Of course, Herzog does not deny the insanity of these escapades but nevertheless, such folly retains the ability to strike us dumb in the presence of its lunatic majesty.

Those sonic undulations that Popol Vuh perform over this striking imagery confirms to the viewer that something far beyond these meagre colonists exists in the New World and in ours. The cosmology of Herzog’s cinematic philosophy is indelibly impressed upon us through both visual expanse and musical mystique.

Moment Six: Eroticism

Just as film audiences often crave suspense, romance and philosophical meaning in cinema, they have also regularly sought erotic stimulus. Beyond the obvious crudity of pornography or milder love scenes within mainstream cinema, there have been directors preoccupied with much more subtle intonations of that age-old siren song. In these attempts, ‘less is more’ has been the most effective mantra and music can, and does, play a significant part in fulfilling a subterranean connection with the audience.
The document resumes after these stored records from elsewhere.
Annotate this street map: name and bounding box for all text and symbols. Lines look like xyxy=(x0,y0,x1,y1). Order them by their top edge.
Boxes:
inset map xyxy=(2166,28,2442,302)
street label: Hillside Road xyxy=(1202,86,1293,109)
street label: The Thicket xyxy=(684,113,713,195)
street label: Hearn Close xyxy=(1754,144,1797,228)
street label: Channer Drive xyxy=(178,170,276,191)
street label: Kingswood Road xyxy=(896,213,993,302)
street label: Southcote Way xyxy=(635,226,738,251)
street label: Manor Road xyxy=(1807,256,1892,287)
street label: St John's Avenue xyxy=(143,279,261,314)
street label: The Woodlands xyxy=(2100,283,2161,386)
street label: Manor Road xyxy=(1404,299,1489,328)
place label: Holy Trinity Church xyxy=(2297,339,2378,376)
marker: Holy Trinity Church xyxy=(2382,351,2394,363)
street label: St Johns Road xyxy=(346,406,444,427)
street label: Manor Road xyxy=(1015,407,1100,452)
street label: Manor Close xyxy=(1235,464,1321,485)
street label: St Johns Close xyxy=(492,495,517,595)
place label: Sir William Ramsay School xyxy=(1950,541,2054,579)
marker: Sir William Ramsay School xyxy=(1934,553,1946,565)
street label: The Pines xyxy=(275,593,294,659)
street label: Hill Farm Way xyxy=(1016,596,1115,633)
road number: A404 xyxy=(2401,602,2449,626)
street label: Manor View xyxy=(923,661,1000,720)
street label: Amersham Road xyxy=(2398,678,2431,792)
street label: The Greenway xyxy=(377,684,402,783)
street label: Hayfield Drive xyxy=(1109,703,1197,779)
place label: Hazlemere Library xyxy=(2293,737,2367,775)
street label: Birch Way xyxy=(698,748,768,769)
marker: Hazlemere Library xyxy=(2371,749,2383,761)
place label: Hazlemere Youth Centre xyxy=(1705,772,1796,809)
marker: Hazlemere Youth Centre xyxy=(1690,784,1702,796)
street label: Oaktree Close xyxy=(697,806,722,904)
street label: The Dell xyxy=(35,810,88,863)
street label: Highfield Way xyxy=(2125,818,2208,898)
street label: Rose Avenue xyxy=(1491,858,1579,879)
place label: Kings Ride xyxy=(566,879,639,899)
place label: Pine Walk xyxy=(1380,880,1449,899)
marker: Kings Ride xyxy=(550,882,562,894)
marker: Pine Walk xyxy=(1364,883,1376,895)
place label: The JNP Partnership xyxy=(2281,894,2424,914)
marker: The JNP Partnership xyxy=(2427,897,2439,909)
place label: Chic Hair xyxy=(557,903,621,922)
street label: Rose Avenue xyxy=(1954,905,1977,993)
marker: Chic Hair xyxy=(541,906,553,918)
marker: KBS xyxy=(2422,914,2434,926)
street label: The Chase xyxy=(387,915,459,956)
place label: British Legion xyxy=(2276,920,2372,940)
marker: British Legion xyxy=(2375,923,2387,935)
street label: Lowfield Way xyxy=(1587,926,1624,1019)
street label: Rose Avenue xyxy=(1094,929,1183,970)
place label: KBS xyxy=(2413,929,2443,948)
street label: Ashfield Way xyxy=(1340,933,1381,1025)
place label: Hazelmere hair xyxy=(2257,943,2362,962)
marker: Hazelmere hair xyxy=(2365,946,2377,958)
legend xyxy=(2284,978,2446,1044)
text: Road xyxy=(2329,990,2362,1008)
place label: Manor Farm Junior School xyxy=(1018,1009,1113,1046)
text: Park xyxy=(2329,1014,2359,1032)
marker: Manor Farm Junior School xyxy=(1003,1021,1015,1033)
One of my favourite scenes in film that matches this modus operandi is in Lee Chang-dong’s glacially measured thriller ‘Burning’ (2018). In it, a moment of sexual frisson is conjured from nowhere due to an astute synergy of sound and vision. The film revolves around an odd triumvirate of characters – the socially inept Lee Jong-su, the attractive but bored and poor Shin Hae-mi and the sinister, westernised fop Ben. In the midst of Burning, they have come together at a rustic farm (which is the clumsy Jong-su’s home) where they drink and smoke whilst gazing upon a languorous dusk.

Intoxicated by substances, atmosphere and tension, Shin Hae-mi proceeds to improvise a weaving dance worthy of Salome, to the strains of Miles Davis’ ‘Generique’. Against the setting sun, Shin Hae-mi gives a silent performance, completely captivating in its instinctive sensuality and viewed by the gauche Jong-su and the sociopathic Ben with differing degrees of heady fascination. The combination of fluid limbs and sinuous notes mimics the unknowability of much that we desire, casting something to the screen that we have all experienced at some point in our lives. Those stunning, lustful moments where we desperately seek connection with an enigma (ie another human being, who will always remain enigmatic to us in some way) are laid bare in a scene of dreadful, seductive universality.

Burning demonstrates that in the act of desire or being desired, at that point, we don’t know exactly what we want but the want is undeniably there. To that end, what better soundtrack than a Jazz genius? A musical genre that is free-form, often obscure and tied inextricably to the night. The juxtaposition is not just perfect – it is crucial to the scene.

The On-going Conversation…

This is not an exhaustive take on music in cinema but it is, hopefully, a conversation starter. It should further prove that the Silver Screen is far from being exclusively visual. In fact, even focusing entirely on the use of music in film excludes the many facets of sound design that can add substantial lustre to any movie. I can’t deny that I lack the technical knowledge and didactic intent to proffer anything more than a superficial graze around music in filmmaking however.

Instead, I hope that this has revealed how complex the engagement between music and cinema can be. The alchemy of that relationship is hard to pinpoint and harder still to fully understand but it exists and is unique. I spoke of a conversation before and that is exactly what music in film is – an ongoing dialogue between two vibrant art forms. Each hollows out spaces and etches meanings in the other. 

Moreover, each would be infinitely poorer without the other.